In the entries below, which lines run from the one containing "ring tip: (575, 296)" to the one containing "thumb cmc: (86, 256)"? Copy exactly those lines, ends included, and no others.

EXTRACTED MATERIAL –

┄┄┄┄┄┄┄┄┄┄┄┄┄┄┄┄┄┄┄┄

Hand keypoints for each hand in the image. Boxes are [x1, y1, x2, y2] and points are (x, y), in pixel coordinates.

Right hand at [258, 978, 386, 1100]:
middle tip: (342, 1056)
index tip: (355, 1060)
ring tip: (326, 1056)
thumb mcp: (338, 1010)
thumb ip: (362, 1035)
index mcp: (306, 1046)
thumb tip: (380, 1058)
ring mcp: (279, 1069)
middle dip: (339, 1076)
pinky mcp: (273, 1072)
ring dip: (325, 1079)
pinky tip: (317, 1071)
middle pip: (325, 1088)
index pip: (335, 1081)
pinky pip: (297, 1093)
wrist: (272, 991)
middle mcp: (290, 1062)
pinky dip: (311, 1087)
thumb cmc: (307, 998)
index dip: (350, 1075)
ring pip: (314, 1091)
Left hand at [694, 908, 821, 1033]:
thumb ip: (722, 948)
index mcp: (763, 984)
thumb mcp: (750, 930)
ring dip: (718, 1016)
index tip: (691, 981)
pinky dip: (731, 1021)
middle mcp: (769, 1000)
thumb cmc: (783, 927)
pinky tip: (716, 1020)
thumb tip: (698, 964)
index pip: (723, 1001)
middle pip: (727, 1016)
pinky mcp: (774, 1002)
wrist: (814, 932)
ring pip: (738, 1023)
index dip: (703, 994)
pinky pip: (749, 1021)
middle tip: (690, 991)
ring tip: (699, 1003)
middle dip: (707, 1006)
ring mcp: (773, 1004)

┄┄┄┄┄┄┄┄┄┄┄┄┄┄┄┄┄┄┄┄

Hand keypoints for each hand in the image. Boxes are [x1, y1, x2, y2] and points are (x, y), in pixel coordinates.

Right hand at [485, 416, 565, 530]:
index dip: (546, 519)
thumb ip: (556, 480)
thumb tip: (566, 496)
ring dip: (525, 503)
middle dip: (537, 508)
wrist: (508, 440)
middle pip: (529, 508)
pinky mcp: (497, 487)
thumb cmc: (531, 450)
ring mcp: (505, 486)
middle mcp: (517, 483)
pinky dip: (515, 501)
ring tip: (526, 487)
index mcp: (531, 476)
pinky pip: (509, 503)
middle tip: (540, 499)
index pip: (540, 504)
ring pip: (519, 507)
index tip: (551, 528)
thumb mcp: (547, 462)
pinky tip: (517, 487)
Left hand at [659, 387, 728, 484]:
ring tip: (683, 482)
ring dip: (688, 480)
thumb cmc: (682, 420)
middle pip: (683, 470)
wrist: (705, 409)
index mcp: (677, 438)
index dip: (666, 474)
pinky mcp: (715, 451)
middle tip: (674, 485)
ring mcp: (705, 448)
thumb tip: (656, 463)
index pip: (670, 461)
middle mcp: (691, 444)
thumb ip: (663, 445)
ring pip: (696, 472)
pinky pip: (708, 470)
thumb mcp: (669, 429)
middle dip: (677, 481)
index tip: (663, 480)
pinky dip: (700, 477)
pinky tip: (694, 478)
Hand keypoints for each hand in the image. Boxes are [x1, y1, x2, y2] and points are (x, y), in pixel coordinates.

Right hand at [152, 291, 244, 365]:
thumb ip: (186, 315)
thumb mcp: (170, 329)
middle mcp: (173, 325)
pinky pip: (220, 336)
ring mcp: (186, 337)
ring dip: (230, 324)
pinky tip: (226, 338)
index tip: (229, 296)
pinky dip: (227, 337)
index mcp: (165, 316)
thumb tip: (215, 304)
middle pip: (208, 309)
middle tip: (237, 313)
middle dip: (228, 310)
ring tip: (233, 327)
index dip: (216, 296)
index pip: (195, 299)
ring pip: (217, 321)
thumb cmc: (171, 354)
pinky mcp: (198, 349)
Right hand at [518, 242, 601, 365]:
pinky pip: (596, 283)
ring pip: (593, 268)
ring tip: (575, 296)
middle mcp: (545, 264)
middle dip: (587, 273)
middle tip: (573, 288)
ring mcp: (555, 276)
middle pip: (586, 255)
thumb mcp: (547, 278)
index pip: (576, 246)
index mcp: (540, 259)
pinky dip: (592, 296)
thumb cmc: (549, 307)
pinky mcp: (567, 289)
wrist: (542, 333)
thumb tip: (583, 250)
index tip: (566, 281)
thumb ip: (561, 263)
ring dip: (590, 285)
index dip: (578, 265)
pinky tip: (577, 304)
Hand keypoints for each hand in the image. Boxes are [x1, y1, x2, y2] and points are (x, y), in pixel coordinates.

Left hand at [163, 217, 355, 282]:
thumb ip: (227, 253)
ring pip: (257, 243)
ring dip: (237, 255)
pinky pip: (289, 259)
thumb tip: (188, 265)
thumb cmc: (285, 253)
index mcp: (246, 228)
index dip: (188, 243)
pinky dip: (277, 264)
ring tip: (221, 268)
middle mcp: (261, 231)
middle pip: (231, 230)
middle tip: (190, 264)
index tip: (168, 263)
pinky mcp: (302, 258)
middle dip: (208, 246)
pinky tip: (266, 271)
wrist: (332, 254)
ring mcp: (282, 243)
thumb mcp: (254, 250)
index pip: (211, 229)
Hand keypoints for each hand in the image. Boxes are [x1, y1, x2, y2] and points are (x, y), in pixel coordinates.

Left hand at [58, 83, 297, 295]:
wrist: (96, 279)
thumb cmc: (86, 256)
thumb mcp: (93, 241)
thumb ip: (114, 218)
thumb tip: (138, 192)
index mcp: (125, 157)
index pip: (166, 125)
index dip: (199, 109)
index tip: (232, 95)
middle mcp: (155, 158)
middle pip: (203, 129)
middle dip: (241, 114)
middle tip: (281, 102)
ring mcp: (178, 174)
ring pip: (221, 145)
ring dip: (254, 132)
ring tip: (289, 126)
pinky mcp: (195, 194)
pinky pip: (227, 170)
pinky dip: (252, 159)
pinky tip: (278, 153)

┄┄┄┄┄┄┄┄┄┄┄┄┄┄┄┄┄┄┄┄

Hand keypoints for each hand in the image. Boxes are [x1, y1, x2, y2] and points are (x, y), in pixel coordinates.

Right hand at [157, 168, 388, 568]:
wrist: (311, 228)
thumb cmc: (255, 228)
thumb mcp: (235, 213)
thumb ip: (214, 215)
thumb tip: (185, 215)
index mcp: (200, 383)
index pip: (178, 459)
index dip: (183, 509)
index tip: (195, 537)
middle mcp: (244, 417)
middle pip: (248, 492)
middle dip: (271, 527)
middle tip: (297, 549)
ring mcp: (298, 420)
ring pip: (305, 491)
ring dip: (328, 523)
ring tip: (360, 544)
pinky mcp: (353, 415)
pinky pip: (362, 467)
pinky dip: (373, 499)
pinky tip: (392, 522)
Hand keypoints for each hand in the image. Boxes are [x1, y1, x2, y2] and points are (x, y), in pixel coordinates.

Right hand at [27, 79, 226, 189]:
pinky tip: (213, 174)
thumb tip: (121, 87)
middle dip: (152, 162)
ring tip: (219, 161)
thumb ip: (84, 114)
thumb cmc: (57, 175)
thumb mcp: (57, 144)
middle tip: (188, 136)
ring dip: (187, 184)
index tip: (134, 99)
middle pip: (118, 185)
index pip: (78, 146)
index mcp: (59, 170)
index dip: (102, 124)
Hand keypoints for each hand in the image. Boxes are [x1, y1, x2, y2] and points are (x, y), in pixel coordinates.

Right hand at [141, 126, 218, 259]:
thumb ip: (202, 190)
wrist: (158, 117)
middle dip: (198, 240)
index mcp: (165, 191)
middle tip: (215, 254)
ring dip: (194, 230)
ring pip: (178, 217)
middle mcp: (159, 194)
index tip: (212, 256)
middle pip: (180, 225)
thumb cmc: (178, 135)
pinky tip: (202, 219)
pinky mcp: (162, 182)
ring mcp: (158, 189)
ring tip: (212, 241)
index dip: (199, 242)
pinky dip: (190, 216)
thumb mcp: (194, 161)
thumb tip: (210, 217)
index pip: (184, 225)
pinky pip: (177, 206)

┄┄┄┄┄┄┄┄┄┄┄┄┄┄┄┄┄┄┄┄

ANSWER BOX –
ring tip: (575, 296)
middle mcp: (545, 264)
middle dip: (587, 273)
middle tip: (573, 288)
ring mcp: (555, 276)
middle pip: (586, 255)
thumb mcp: (547, 278)
index pip: (576, 246)
index mcp: (540, 259)
pinky dip: (592, 296)
thumb cmc: (549, 307)
pinky mcp: (567, 289)
wrist: (542, 333)
thumb tip: (583, 250)
index tip: (566, 281)
thumb ip: (561, 263)
ring dip: (590, 285)
index dip: (578, 265)
pinky tip: (577, 304)
Hand keypoints for each hand in the image. Boxes are [x1, y1, x2, y2] and points are (x, y), in pixel coordinates.

Left hand at [163, 217, 355, 282]:
thumb ip: (227, 253)
ring pip: (257, 243)
ring dip: (237, 255)
pinky pip: (289, 259)
thumb tip: (188, 265)
thumb cmc: (285, 253)
index mcp: (246, 228)
index dip: (188, 243)
pinky dip: (277, 264)
ring tip: (221, 268)
middle mcp: (261, 231)
middle pip: (231, 230)
middle tip: (190, 264)
index tip: (168, 263)
pinky mcp: (302, 258)
middle dip: (208, 246)
pinky tip: (266, 271)
wrist: (332, 254)
ring mcp: (282, 243)
thumb mcp: (254, 250)
index pip: (211, 229)
Hand keypoints for each hand in the image. Boxes are [x1, y1, x2, y2] and points are (x, y), in pixel coordinates.

Left hand at [58, 83, 297, 295]:
wrist: (96, 279)
thumb cmc: (86, 256)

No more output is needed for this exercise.